The question now is whether many of these are already appearing on the market. Expectations of inflation were eroded by about a quarter of a quarter from the prices of high-end software groups after the beginning of November, before a slight explosion in the second half of December.

Many segments of the tech industry are also entering a period of slow growth as annual comparisons become increasingly difficult. The increase in ecommerce over the past year has seen online sales in the US jump 38 percent in the last quarter. By comparison, this year’s growth should be about doubled.

At the same time, the amount of demand that is being sought also hinders enlightenment. How have consumer digital systems changed and can revert to the old ways of working and playing if the epidemic subsides?

Companies that have increased their digital assets seem unlikely to return. But if they can bring in technology that is already designed to solve the problem, it could cost the future money. In the aftermath of a number of operational challenges during a pandemic, companies may also feel that there are a number of changes that their organizations can address at the same time, leading to delays in their digital transformation plans.

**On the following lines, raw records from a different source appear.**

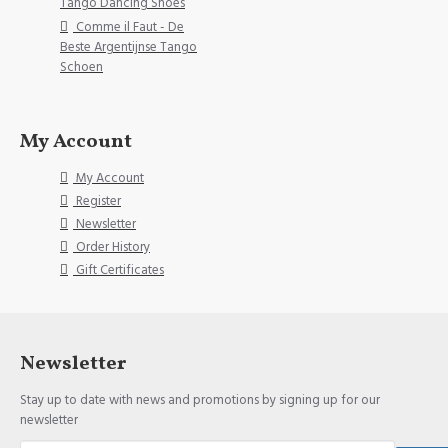
Tango Dancing Shoes
Comme il Faut - De
Beste Argentijnse Tango
Schoen
My Account
My Account
Register
Newsletter
Order History
Gift Certificates
Newsletter
Stay up to date with news and promotions by signing up for our
newsletter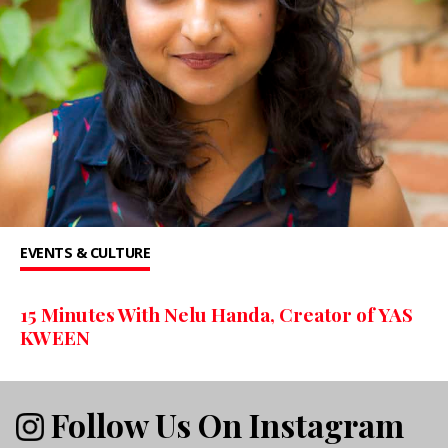
EVENTS & CULTURE
15 Minutes With Nelu Handa, Creator of YAS
KWEEN
Follow Us On Instagram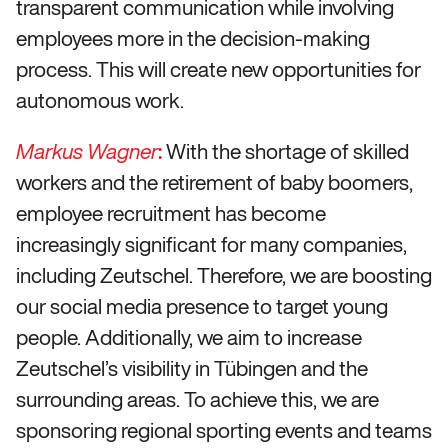
transparent communication while involving
employees more in the decision-making
process. This will create new opportunities for
autonomous work.
:
With the shortage of skilled
Markus Wagner
workers and the retirement of baby boomers,
employee recruitment has become
increasingly significant for many companies,
including Zeutschel. Therefore, we are boosting
our social media presence to target young
people. Additionally, we aim to increase
Zeutschel’s visibility in Tübingen and the
surrounding areas. To achieve this, we are
sponsoring regional sporting events and teams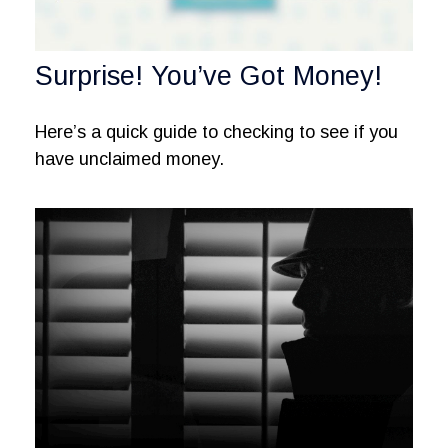
Surprise! You’ve Got Money!
Here’s a quick guide to checking to see if you
have unclaimed money.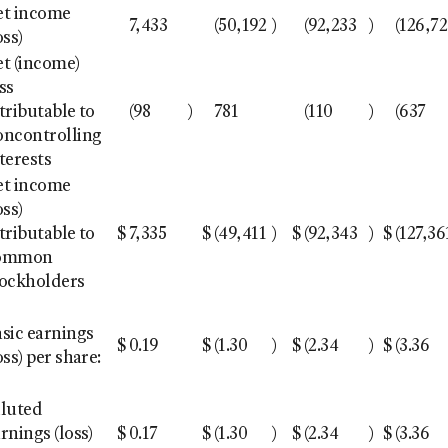
et income
7,433
(50,192
)
(92,233
)
(126,7
oss)
t (income)
ss
tributable to
(98
)
781
(110
)
(637
oncontrolling
terests
et income
oss)
tributable to
$
7,335
$
(49,411
)
$
(92,343
)
$
(127,36
ommon
tockholders
sic earnings
$
0.19
$
(1.30
)
$
(2.34
)
$
(3.36
oss) per share:
iluted
rnings (loss)
$
0.17
$
(1.30
)
$
(2.34
)
$
(3.36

That being said, pagan practices seem as strong as ever. The plague has just highlighted the need for change in the business environment. Cloud computing has just begun to consume more and more IT resources, while ecommerce only accounts for about 15 percent of US revenue.

All of this leaves much to be desired in the long run. But after recent gains and simultaneous appearances seem uncertain, another well-known year of professional stocks is hard to come by.